Patients with disabling symptoms who have failed to respond to risk factor adjustment, exercise, and pharmaceutical treatment may be candidates for endovascular, surgical, or combination endovascular and surgical surgery. Individuals with incapacitating claudication interfering with everyday function are candidates for intervention, as are patients with severe limb ischemia characterized by ischemic discomfort at rest, ulceration, and gangrene.

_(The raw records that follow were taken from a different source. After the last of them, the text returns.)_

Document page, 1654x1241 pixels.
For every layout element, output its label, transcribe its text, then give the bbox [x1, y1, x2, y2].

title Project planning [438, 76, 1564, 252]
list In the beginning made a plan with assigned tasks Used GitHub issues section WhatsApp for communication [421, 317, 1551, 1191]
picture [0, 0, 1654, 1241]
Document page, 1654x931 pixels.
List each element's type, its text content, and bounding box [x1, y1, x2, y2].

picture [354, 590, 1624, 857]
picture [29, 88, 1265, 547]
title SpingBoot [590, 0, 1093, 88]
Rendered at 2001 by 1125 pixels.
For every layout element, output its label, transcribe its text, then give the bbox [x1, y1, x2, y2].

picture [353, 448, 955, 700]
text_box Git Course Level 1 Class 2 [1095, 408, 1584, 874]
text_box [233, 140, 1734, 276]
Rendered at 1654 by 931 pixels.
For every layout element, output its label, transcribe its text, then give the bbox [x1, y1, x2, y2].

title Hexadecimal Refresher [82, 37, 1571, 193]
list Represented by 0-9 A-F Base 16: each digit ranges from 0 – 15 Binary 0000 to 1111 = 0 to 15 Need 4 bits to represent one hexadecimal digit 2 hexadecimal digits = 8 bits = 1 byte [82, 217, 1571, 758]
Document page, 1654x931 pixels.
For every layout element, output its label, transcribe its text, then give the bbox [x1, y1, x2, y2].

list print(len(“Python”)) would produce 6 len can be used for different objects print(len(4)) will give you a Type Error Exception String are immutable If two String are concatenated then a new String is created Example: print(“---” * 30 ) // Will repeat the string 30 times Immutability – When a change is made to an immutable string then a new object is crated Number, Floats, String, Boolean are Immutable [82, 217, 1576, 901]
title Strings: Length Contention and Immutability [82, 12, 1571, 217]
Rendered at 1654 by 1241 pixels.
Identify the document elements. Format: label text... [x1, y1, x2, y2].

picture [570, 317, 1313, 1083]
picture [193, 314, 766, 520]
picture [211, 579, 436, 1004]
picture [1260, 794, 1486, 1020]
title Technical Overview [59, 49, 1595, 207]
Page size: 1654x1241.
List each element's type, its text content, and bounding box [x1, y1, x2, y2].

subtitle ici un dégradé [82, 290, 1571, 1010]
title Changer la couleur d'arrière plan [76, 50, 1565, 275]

Many factors influence the decision between surgical and percutaneous intervention, including the patient's functional state and surgical risk, the operator's abilities, the anatomic location and degree of illness, the existence of multifocal vascular lesions, and patient desire. To increase results and patient satisfaction, an interdisciplinary team strategy combining an internist, interventionalist, and vascular surgeon should be used for tailored patient treatment.
When a patient exhibits the above-mentioned signs and symptoms, a physician must consider a number of differential diagnoses. Here are a few of the most important:
- Nerve root compression
- Spinal stenosis
- Peripheral neuropathy
- Nerve entrapment
- Medial tibial stress syndrome
- Muscle strain
- Baker cyst
- Chronic venous insufficiency
- Deep venous thrombosis
- Raynaud phenomenon
- Thromboangiitis obliterans
Patient risk factors, cardiovascular health, and disease severity must all be considered in the overall prognosis of individuals with peripheral vascular disease. In terms of limb health, over 80% of patients will have stable claudication symptoms after 5 years. In 5 years, only 1% to 2% of patients will proceed to critical limb ischemia. Within 5 years, 20% to 30% of people with PAD will die, with cardiovascular causes accounting for 75% of those fatalities.
Peripheral vascular disease can affect several systems in the body leading to a number of complications as listed below:
- Acute coronary syndrome
- Nonhealing ulcer
- Deep vein thrombosis
- Erectile dysfunction
Atherosclerosis and PAD
If you have atherosclerosis, a plaque has accumulated within your arterial walls. Plaque is made up of fat, cholesterol, and other chemicals that have accumulated over time. The most prevalent cause of PAD is atherosclerosis in the peripheral arteries.
First, plaque accumulates to the point of narrowing an artery, reducing blood flow. If the plaque becomes brittle or inflammatory, it may rupture, resulting in the formation of a blood clot. A clot might constrict the artery further or entirely shut it.
If the blockage continues in the legs' peripheral arteries, it can cause discomfort, skin changes, trouble walking, and sores or ulcers. Gangrene and limb loss can result from complete lack of circulation to the legs and feet.
A stroke can develop if the blockage occurs in the carotid artery. It is critical to understand the facts concerning PAD. The more you know, the better you can assist your doctor in making an early diagnosis. PAD has typical symptoms, although many patients with PAD have no symptoms at all.
Peripheral vascular disorders are a major source of morbidity and limb loss. To improve outcomes in individuals with peripheral vascular disease, early detection and risk factor reduction are critical. Peripheral vascular disease has been linked to a number of risk factors, including smoking, diabetes, past coronary artery disease, and leading a sedentary lifestyle.
A comprehensive history and physical exam, particularly the ankle-brachial index, are essential for the diagnosis of peripheral vascular disease. This exercise covers the interprofessional team's involvement in evaluating and diagnosing a patient with suspected peripheral vascular disease. It serves as a guideline for interpreting ankle-brachial-index measurements.
As the cornerstone of care in these individuals, the treatment of peripheral vascular disease comprises risk factor management, antiplatelet therapy, and exercise. Endovascular, surgical, or combination interventional techniques are routinely used to treat patients with severe illness or symptoms that impede their ability to live a normal life.